# What to work on
Please write out everything in the review from "His new buddy" down to "and it does.", and swap "odd pairing" for "unlikely pairing".

# Page excerpt
Friday, May 1, 2009
You Kill Me. Feature film. (2007, 93x mins) IMDB
rank lives in Buffalo. He's lived there his entire life. He's Polish and part of a gang of Poles who control certain aspects of life in Buffalo. He's also a drunk which gets in the way of his job which is to kill people who get in the way of his Polish gang.
In the opening scenes he drinks to excess. It's winter and he goes out front of his house to clear the snow. One scoop of snow, two swigs of vodka. This continues until the bottle is empty and he tosses it into the snow.
As he's shovelling the snow, a cohort drops by to give him an assignment. Kill O'Leary before he gets on a train to NYC. Our hero stakes out the train station. He has a pistol and a large bottle of vodka. He spends his time drinking and drinking until he passes out. O'Leary gets on the train and leaves town unharmed.
The next morning his cohorts find him passed out in his car and haul him into their snow plough depot (a part of the Polish gang operations). He pissed off his uncle Roman who tells him he has to shape up. Here comes the inciting incident only a few minutes into the film. Frank is going to San Fran to clean up and sober up. He's no use to them as a drunk and off our hero goes.
He ends up in San Fran where he has an apartment, a new "buddy" and a new job working at a funeral home.
His new buddy (Pullman) is a friend of the family. If our hero doesn't do what's expected, Pullman is going to make a call back home. This threat forces our hero into line--at least, it points him in that direction.
He also meets the love interest. It's an odd pairing. She shouldn't be the least bit interested in him, but it turns out she is or maybe that's just what the story requires and it does.

# Scene geometry reasoning data
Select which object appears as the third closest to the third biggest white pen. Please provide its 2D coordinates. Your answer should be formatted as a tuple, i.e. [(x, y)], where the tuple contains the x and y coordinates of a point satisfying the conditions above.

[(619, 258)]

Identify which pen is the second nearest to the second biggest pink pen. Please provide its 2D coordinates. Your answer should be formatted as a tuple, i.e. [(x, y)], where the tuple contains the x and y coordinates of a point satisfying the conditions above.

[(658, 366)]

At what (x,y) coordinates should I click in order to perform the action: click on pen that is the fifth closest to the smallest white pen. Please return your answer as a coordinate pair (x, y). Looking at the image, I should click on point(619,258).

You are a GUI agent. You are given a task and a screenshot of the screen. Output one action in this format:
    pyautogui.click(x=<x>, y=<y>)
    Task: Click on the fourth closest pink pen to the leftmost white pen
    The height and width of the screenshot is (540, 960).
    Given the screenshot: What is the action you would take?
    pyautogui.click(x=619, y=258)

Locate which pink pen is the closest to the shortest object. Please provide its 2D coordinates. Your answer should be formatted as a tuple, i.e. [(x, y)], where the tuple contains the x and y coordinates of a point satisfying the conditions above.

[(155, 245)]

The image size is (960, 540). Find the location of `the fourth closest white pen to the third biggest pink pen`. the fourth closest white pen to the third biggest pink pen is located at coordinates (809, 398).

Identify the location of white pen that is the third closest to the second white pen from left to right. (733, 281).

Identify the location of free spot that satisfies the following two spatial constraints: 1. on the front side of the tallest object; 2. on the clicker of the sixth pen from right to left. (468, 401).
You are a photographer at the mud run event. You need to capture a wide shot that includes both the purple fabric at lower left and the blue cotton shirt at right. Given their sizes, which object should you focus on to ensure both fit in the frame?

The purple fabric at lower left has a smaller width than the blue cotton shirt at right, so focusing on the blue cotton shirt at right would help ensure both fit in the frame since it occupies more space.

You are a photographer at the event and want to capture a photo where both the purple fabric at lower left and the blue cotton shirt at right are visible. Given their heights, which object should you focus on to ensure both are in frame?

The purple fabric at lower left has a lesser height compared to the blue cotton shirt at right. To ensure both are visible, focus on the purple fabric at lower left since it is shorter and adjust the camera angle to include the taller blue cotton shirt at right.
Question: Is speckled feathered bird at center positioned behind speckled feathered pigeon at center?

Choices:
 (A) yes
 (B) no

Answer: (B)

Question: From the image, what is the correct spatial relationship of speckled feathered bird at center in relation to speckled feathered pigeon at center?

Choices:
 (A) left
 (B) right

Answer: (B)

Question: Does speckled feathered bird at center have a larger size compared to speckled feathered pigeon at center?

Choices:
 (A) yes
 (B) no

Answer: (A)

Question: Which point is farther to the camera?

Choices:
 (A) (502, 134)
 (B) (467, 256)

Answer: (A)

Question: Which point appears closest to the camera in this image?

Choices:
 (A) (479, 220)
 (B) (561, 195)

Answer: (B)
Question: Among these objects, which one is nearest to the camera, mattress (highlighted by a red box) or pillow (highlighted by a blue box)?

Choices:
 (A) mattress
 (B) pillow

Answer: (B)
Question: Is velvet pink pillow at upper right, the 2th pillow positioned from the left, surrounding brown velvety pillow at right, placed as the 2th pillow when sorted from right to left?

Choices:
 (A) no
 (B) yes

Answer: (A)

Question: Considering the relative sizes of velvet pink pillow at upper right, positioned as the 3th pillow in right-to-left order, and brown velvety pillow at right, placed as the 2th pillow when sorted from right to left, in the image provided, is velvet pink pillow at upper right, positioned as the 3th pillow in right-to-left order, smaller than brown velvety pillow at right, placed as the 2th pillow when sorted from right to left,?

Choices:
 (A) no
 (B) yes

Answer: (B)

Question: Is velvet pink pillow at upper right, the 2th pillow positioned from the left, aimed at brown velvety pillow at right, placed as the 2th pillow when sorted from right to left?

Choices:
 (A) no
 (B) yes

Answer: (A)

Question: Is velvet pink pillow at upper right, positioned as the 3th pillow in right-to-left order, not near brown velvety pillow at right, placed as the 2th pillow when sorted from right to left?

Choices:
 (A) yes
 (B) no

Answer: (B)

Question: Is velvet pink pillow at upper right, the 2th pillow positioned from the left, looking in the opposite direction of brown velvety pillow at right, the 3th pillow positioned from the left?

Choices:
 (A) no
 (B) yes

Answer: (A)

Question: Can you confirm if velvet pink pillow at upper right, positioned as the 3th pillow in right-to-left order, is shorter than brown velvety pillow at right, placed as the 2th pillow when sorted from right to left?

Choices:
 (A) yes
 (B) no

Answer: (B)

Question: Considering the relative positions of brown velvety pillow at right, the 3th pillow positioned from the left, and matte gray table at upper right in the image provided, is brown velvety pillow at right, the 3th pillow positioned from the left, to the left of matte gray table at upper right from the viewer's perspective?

# Written reply
His new buddy (Pullman) is a friend of the family. If our hero doesn't do what's expected, Pullman is going to make a call back home. This threat forces our hero into line--at least, it points him in that direction.
He also meets the love interest. It's an unlikely pairing. She shouldn't be the least bit interested in him, but it turns out she is or maybe that's just what the story requires and it does.